Hardware project source files
---------------

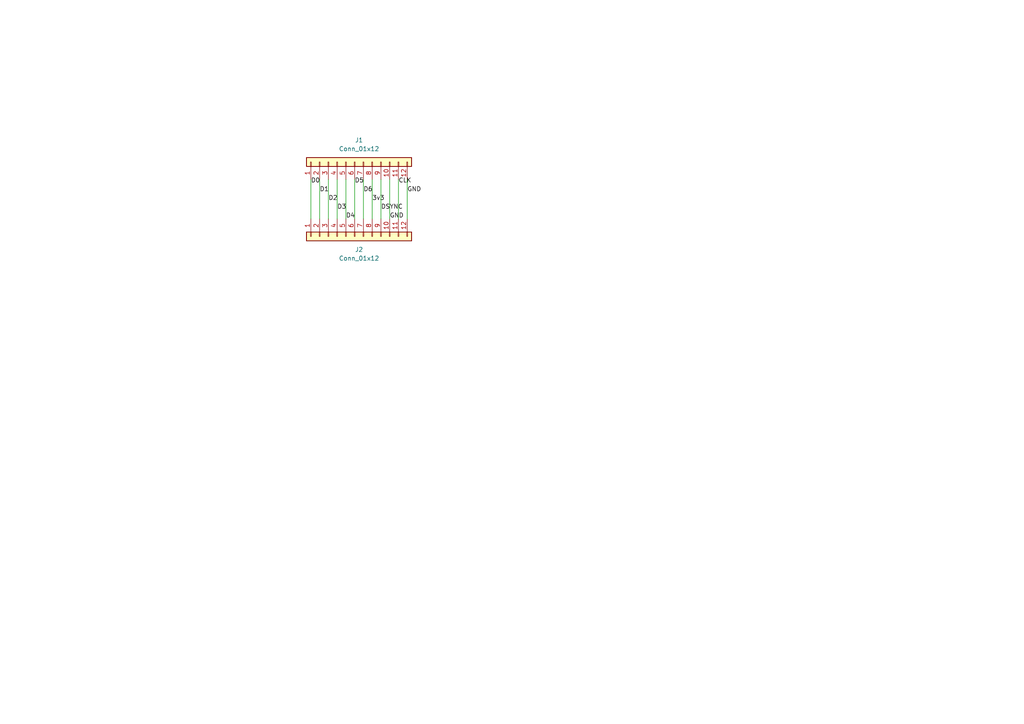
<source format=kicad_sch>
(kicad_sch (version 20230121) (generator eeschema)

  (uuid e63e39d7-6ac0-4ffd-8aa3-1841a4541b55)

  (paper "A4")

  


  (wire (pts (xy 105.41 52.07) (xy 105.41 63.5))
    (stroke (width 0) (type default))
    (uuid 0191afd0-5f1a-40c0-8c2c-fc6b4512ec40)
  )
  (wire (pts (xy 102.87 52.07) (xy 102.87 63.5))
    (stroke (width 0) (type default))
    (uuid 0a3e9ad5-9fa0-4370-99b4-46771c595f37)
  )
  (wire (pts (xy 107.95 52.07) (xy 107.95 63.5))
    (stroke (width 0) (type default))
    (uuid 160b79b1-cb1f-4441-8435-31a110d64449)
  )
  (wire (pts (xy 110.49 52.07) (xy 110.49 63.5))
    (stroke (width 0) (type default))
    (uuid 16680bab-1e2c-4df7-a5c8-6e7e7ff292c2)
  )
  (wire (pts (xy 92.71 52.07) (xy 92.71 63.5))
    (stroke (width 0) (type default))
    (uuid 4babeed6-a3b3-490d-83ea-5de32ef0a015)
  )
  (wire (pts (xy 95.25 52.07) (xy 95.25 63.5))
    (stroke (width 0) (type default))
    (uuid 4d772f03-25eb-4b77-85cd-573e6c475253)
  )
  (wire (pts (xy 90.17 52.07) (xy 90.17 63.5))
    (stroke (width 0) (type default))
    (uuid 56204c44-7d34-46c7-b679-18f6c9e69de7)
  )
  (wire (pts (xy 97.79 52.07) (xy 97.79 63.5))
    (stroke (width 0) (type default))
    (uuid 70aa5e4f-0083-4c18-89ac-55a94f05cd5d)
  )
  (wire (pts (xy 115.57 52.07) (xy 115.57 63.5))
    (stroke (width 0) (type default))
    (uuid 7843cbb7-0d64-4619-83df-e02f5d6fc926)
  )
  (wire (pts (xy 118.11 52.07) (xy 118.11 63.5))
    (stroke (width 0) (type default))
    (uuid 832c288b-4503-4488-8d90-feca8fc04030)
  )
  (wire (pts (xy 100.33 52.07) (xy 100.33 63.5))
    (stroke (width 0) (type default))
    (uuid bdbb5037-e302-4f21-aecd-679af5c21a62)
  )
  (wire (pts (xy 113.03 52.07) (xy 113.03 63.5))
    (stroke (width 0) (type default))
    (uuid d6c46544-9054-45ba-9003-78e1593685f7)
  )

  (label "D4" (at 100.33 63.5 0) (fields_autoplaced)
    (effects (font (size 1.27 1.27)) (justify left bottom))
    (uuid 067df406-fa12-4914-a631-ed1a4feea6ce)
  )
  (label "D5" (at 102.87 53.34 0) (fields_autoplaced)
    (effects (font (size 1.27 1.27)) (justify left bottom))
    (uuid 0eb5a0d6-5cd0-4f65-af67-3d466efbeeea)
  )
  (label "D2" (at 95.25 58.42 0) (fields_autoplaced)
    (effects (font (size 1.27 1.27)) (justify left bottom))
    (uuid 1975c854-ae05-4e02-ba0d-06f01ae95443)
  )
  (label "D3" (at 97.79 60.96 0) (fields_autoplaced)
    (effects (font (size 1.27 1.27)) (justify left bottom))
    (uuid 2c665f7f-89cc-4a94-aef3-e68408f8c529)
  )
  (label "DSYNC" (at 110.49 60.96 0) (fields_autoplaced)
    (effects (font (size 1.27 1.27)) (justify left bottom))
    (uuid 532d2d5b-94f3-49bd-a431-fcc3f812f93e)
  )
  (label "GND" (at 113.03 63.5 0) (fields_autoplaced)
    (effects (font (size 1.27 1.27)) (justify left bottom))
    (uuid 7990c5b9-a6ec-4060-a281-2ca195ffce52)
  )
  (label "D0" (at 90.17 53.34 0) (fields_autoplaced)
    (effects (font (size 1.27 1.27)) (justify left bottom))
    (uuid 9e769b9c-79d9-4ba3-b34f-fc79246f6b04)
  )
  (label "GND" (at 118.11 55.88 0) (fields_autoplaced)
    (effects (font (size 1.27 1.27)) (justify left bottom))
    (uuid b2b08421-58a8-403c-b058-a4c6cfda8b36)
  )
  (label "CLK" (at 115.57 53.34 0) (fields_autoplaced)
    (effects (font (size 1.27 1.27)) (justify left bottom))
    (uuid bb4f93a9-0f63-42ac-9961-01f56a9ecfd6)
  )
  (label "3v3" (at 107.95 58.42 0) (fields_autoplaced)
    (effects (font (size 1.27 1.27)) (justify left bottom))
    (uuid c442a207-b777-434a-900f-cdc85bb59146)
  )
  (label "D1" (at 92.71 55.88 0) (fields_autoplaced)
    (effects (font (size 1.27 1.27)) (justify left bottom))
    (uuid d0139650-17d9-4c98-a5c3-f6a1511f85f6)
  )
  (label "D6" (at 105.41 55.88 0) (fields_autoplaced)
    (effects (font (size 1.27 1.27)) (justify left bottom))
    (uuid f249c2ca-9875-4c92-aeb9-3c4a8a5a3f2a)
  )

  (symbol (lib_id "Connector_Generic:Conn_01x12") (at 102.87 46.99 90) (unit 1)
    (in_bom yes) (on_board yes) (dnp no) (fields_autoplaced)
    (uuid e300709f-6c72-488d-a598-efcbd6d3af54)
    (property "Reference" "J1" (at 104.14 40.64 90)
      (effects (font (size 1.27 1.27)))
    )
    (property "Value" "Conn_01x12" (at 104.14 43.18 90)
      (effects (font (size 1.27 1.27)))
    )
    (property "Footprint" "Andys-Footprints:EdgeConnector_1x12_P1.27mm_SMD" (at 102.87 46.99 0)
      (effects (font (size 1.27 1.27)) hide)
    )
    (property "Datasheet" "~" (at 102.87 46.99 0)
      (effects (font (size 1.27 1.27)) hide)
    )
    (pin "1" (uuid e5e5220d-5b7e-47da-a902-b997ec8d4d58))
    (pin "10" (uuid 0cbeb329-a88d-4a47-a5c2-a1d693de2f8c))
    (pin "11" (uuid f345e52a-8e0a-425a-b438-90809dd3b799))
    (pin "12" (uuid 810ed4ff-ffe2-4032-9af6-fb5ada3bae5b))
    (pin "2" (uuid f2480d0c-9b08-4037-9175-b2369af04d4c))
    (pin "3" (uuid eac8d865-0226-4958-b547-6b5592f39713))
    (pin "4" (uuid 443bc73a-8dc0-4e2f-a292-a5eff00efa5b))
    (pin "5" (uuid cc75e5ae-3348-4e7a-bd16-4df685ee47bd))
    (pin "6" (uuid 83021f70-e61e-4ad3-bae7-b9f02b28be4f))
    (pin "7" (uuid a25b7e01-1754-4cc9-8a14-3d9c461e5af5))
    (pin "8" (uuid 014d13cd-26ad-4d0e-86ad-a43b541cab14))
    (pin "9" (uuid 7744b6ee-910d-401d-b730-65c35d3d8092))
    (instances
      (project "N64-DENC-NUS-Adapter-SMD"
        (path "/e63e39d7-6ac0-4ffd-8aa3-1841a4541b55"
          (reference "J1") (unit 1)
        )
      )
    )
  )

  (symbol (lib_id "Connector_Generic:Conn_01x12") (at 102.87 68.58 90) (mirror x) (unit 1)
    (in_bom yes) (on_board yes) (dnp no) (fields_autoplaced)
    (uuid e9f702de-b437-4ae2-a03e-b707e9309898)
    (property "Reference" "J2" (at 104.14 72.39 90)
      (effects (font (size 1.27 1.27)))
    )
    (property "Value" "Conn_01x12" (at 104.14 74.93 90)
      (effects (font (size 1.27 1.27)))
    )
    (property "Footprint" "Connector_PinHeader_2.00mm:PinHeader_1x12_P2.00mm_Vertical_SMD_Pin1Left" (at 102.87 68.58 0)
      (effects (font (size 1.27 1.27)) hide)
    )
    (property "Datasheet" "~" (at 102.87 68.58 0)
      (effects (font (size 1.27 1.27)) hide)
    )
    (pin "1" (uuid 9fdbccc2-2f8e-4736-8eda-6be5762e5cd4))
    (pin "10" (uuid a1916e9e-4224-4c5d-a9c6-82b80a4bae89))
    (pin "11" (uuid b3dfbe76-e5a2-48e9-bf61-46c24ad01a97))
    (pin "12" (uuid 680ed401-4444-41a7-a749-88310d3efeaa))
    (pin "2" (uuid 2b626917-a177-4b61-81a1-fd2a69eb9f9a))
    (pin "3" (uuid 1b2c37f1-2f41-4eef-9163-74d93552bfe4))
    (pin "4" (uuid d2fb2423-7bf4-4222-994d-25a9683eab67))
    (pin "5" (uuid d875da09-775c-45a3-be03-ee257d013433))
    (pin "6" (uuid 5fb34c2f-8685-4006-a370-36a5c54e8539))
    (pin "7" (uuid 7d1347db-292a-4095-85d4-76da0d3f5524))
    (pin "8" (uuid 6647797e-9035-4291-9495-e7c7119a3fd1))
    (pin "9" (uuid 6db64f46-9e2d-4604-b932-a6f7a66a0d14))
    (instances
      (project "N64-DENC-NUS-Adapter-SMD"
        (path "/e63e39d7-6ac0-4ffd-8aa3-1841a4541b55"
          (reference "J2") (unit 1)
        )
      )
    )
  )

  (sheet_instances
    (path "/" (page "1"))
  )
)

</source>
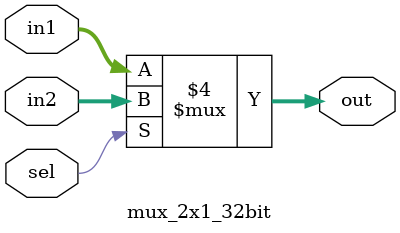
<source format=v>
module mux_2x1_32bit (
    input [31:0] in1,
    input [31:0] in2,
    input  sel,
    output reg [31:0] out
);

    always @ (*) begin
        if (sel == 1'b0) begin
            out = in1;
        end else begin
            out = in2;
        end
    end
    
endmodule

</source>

---------------

### INSTRUCTIONS FOR THE TASK
Check each line of the entries for the string "format". Copy the lines that have it.

### ANSWER BOX
<source format=kicad_sch>
<source format=v>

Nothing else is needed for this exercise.